=== PASSAGE FOR REVIEW ===
Start of Block
Monday, September 29, 2008

I'm not crying today. I'm not.

I told myself I wasn't going to cry today. This morning, I felt fine. I didn't wake up sad, at all. All the way to the airport, I felt fine. When we got the airport, I cried as I hugged him goodbye. But after I got in the car, I was fine. (Fine is the word of the day, in case you missed it.)

I spent the rest of the day with my family, trying to delay coming home to an empty house. But, there are things that need to be done and I can't keep putting off the inevitable. When I pulled into the driveway, I couldn't help but think that Jaysen was the last person to touch the doorknob. Stupid, I know.

After I unlocked the door that Jaysen locked, I walked into a house that has Jaysen all over it. He woke up early this morning and curled up on the couch. The pillow and blanket still smell like him. I'm sure if I go upstairs, his dirty clothes will be on the bathroom floor, the walls still wet from his early morning shower. The coffee is still in the pot, made just the way he likes it (toxic sludge, anyone?)

Eventually, the pillow will stop smelling like him (especially if I keep breathing on it!), his clothes will be washed and his imprints will all but disappear. Sometimes, I hate the army life but I am extremely proud of my husband. Besides, he is good at what he does. But damn, I really miss him and he hasn't even been gone 12 hours yet.

I know this feeling of desperation will fade in a few days. Luckily (or perhaps, unluckily) I started a new semester of school today and I have to go to work tomorrow, so my hours of self pity are limited.

On a positive note, this means that my friends will get to see their husbands soon as their leave rotations are coming up.

And then...he will be home and we will get back our normal.

1 comment:

The Shawcrofts said...

Aw, hang in there! I'll be feeling your pain in about 3 weeks. But right now I'm still day dreaming about this Saturday, or Sunday, or Monday. The uncertainty of his actual arrival is killing me!
End of Block
=== ENTRIES SHOWN ===
Start of Block
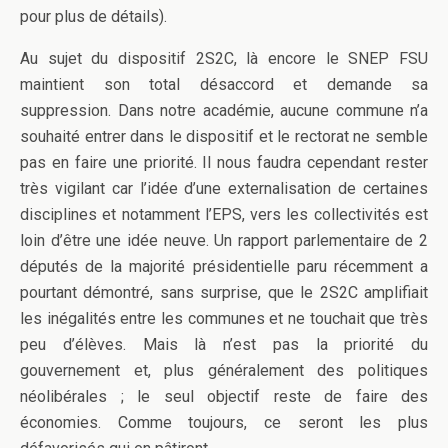
pour plus de détails).
Au sujet du dispositif 2S2C, là encore le SNEP FSU
maintient son total désaccord et demande sa
suppression. Dans notre académie, aucune commune n’a
souhaité entrer dans le dispositif et le rectorat ne semble
pas en faire une priorité. Il nous faudra cependant rester
très vigilant car l’idée d’une externalisation de certaines
disciplines et notamment l’EPS, vers les collectivités est
loin d’être une idée neuve. Un rapport parlementaire de 2
députés de la majorité présidentielle paru récemment a
pourtant démontré, sans surprise, que le 2S2C amplifiait
les inégalités entre les communes et ne touchait que très
peu d’élèves. Mais là n’est pas la priorité du
gouvernement et, plus généralement des politiques
néolibérales ; le seul objectif reste de faire des
économies. Comme toujours, ce seront les plus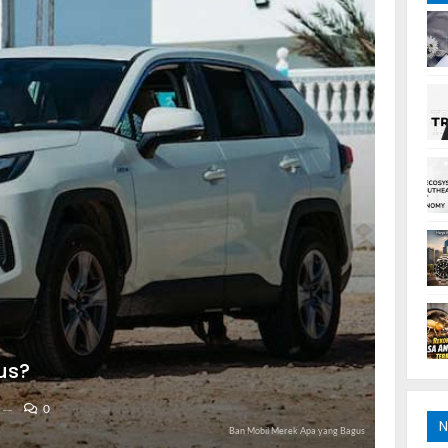
us?
0
N
Ban Mobil Merek Apa yang Bagus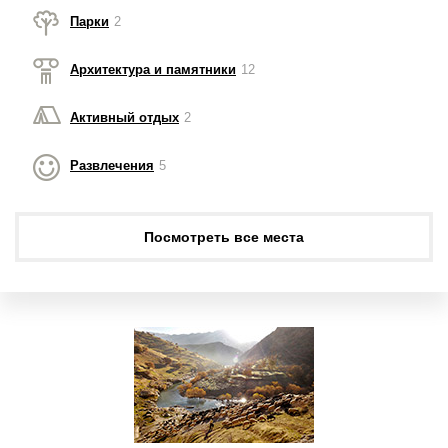
Парки
2
Архитектура и памятники
12
Активный отдых
2
Развлечения
5
Посмотреть все места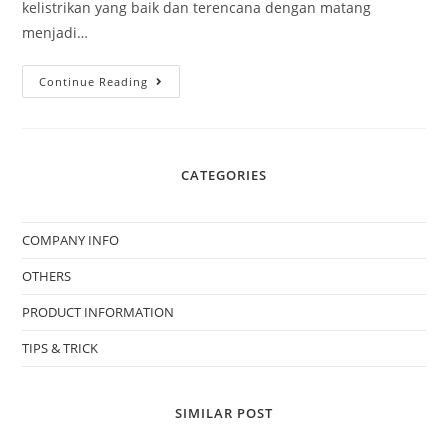
kelistrikan yang baik dan terencana dengan matang
menjadi…
Continue Reading
CATEGORIES
COMPANY INFO
OTHERS
PRODUCT INFORMATION
TIPS & TRICK
SIMILAR POST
End of Block
Answer these questions from the blog post:
(a) Who does the writer say was the last person to touch the doorknob?
(b) What did the writer start on the same day, according to the post?
(c) In the comment, in about how long does the commenter expect to be feeling the same pain?

(a) Jaysen
(b) A new semester of school
(c) About 3 weeks